▶ [Provided records]:
================================
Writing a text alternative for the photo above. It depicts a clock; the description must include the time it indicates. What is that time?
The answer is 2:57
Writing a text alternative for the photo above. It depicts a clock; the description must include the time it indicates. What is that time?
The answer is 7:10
================================
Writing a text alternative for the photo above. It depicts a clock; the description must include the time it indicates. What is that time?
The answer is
================================
▶ [Directions]: Count the lines in the material above that contain the word "answer", matching case exactly, and give only that number.

▶ [Exercise solution]: 3